**Task details**
Find each line below containing the word "Caractéristiques" and copy it.

* * * * * * *

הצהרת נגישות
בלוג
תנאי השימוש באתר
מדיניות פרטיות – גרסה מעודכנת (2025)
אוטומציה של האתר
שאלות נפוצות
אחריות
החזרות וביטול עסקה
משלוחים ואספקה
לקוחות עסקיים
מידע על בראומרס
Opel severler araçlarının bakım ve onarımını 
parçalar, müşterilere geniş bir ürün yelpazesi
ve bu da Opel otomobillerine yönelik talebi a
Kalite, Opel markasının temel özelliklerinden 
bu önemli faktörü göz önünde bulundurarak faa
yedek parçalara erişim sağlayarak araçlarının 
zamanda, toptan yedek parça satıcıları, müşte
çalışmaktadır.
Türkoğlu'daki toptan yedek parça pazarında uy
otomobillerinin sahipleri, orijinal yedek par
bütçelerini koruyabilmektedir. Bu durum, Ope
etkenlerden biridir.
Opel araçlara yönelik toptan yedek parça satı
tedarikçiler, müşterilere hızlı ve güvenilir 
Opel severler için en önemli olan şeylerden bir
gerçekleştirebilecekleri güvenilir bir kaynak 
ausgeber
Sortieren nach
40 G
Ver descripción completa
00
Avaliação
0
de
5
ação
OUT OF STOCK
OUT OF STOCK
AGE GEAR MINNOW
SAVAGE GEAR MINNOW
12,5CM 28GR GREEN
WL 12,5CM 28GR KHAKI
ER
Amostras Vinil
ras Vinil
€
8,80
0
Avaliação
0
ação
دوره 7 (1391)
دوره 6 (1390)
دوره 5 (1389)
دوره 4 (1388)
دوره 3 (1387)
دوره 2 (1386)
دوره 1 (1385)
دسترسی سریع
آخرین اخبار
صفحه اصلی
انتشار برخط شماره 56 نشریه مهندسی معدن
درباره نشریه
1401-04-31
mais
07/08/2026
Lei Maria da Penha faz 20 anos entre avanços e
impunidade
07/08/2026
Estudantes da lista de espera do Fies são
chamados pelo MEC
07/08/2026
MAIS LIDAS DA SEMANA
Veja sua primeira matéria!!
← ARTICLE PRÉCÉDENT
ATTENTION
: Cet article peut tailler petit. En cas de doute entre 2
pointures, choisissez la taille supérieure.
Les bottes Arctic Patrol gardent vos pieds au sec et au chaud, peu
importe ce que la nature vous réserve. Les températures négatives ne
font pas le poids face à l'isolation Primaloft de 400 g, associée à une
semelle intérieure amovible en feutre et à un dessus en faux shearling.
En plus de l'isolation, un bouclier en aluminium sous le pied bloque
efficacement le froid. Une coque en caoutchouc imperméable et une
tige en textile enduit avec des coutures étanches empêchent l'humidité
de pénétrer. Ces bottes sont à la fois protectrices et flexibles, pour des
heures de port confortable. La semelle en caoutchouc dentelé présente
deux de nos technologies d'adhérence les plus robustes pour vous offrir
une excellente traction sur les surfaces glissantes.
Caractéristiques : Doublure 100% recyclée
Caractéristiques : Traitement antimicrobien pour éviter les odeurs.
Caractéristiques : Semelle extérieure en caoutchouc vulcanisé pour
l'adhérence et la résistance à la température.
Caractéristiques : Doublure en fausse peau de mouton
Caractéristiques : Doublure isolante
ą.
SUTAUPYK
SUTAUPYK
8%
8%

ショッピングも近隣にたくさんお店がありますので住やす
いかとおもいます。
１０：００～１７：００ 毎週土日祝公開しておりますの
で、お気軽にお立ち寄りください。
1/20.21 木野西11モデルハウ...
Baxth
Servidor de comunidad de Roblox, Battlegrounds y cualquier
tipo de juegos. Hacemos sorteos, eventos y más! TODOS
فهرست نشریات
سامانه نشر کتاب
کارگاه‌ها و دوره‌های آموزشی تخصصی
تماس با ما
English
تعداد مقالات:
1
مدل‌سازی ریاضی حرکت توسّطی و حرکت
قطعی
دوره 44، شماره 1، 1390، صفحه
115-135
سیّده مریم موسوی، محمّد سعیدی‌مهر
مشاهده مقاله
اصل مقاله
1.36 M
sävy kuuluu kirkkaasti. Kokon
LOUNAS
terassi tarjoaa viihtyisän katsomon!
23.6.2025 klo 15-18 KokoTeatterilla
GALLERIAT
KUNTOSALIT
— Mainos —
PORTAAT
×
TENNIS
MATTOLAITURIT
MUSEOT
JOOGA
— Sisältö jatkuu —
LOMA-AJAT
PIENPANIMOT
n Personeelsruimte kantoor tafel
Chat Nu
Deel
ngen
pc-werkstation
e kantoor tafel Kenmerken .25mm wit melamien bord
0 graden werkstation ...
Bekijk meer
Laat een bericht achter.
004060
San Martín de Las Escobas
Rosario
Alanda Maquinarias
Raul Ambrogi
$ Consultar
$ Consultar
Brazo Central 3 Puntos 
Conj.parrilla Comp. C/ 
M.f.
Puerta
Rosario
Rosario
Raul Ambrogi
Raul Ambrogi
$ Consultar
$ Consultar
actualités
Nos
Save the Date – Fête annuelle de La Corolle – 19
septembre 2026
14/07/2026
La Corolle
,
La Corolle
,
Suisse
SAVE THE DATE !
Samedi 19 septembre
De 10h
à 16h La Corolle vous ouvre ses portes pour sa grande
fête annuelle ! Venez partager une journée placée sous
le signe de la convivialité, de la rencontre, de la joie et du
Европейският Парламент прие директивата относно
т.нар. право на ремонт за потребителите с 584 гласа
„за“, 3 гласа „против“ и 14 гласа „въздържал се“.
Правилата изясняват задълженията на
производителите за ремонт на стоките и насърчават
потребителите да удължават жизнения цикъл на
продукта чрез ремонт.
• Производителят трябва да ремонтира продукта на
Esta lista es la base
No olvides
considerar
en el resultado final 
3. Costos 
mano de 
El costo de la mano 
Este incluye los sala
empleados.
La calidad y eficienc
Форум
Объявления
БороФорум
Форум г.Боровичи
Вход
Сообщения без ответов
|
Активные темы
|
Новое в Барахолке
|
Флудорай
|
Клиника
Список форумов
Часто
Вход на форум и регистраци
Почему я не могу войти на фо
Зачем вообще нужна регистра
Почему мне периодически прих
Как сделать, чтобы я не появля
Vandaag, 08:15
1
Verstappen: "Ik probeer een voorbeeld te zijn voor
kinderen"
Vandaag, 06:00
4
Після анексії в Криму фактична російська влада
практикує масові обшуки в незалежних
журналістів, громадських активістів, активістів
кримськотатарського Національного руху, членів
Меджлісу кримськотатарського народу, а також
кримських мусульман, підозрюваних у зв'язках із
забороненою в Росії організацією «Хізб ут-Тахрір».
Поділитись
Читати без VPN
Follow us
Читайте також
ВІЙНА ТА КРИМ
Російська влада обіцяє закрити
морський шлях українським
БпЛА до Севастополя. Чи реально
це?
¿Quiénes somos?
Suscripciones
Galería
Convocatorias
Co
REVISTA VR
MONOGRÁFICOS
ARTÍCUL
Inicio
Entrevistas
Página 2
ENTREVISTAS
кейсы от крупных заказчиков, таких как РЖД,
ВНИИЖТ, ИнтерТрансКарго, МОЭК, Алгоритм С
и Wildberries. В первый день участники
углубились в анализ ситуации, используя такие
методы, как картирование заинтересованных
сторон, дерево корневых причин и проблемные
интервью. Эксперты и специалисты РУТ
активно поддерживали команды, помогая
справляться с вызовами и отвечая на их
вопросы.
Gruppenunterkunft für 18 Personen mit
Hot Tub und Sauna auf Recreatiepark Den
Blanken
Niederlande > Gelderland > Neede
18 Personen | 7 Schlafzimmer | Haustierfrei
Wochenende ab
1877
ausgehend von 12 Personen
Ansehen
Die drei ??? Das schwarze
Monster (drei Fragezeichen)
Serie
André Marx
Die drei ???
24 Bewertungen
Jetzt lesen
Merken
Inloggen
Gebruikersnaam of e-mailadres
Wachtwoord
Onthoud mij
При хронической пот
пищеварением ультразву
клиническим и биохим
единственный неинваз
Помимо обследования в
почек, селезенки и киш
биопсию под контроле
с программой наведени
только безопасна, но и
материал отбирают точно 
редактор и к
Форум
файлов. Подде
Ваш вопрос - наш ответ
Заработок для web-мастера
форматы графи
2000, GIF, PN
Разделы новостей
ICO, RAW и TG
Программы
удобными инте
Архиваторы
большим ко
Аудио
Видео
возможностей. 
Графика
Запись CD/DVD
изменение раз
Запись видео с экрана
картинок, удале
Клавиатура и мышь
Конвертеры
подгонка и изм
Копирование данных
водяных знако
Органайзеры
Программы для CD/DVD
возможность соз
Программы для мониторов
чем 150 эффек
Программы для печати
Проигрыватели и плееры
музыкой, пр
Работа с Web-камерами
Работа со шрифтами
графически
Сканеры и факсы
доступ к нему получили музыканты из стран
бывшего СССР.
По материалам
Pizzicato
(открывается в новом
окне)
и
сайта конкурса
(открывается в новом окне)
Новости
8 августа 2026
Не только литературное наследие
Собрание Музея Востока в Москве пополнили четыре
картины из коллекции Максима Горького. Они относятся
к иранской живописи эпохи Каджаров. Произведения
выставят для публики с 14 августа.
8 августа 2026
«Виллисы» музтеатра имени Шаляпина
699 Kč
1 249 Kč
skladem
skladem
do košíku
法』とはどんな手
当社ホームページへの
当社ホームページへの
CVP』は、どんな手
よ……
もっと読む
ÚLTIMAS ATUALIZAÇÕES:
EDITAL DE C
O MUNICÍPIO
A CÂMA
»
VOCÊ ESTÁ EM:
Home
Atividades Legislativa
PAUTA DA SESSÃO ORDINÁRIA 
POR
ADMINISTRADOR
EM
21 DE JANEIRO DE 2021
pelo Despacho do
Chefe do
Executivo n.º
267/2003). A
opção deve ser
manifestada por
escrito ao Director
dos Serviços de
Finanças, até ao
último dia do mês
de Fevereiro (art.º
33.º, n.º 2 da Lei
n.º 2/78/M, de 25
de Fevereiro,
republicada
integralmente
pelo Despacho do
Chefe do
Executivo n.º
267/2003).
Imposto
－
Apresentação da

* * * * * * *

**Reply**
Caractéristiques : Doublure 100% recyclée
Caractéristiques : Traitement antimicrobien pour éviter les odeurs.
Caractéristiques : Semelle extérieure en caoutchouc vulcanisé pour
Caractéristiques : Doublure en fausse peau de mouton
Caractéristiques : Doublure isolante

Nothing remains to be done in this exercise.